The journalist Walter Isaacson, former editor of Time magazine and biographer of Steve Jobs and Albert Einstein, comes to his love of New Orleans honestly: He was born and raised in the raucously omnivorous, ebullient city. Like many homegrown Southern intellectuals, he went north to make his reputation in the New York literary world. But all those years he was building his career, Isaacson never quite left behind the lyrical city of his birth, with its hothouse atmosphere of sophistication, culture, and inspiration.
New Orleans, in particular, with vernacular architecture and design that is an eccentric mashup of Creole, Greek Revival, Italianate, and Edwardian influences, among others, is hard to quit, especially for those with creative imagination. Traditional Southern manners prevail here, but there is always a whiff of off-kilter fun in the air. Isaacson and his wife of 38 years, Cathy, a lawyer, still spend part of the year in their Upper West Side apartment near Central Park, but their spiritual home is in New Orleans, where they are deeply rooted in the community, serving on the boards of philanthropic and educational organizations.

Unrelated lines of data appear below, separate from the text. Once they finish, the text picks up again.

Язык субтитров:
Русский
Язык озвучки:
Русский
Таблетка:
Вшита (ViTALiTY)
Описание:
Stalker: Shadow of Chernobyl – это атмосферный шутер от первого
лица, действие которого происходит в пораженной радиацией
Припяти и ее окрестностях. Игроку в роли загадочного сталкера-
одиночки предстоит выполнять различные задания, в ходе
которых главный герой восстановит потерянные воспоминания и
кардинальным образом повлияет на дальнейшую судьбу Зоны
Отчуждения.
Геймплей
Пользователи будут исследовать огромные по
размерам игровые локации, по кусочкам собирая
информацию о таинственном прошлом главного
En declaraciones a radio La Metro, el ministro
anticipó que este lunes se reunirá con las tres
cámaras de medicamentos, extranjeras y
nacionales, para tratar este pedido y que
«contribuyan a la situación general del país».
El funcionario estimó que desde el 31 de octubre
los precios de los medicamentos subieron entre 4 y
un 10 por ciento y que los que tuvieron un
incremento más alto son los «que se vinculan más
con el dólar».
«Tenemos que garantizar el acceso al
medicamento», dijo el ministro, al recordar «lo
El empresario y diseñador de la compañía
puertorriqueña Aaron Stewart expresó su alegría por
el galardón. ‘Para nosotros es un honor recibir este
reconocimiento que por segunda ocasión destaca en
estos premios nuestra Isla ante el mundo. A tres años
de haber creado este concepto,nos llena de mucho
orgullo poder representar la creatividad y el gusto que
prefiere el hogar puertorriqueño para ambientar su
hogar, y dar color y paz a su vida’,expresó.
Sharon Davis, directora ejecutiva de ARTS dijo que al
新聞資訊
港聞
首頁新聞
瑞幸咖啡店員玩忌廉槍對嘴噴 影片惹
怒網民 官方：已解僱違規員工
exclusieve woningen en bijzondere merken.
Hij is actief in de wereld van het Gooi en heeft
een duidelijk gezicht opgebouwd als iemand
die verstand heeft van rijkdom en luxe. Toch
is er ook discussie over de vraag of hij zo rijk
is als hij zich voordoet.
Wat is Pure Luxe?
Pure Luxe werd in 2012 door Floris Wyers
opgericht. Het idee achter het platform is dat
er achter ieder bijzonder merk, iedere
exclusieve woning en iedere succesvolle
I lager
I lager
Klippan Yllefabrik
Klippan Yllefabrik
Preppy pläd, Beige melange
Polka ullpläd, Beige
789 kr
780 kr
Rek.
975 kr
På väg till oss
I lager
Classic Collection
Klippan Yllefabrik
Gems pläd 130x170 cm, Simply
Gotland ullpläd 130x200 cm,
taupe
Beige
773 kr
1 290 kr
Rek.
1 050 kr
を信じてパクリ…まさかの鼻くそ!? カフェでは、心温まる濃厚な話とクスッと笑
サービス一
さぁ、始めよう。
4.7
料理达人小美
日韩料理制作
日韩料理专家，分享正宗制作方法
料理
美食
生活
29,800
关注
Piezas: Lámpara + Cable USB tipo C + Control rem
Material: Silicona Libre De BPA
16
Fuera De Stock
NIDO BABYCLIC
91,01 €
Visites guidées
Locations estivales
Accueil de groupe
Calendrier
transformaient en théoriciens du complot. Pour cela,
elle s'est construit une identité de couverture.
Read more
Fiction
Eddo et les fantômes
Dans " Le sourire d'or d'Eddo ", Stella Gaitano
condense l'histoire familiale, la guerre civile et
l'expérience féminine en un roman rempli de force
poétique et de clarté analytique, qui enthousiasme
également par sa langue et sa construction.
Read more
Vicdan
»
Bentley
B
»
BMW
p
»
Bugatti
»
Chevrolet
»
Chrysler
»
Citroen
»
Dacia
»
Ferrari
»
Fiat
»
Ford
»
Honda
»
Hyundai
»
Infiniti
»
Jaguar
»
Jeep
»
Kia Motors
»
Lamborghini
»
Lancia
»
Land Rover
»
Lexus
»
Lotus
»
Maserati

For decades, they kept a grand, double-height parlor floor apartment in the French Quarter in an 1840s Creole townhouse smack in the middle of the nonstop revelry ("I love the live music in the streets and the parades," Isaacson says). But once he took a faculty position a couple of years ago at Tulane University in Uptown New Orleans (he is the Leonard Lauder Professor of American History and Values), commuting to the campus from the house on Royal Street through the quarter's wingding alleys became a bit too much of an obstacle course.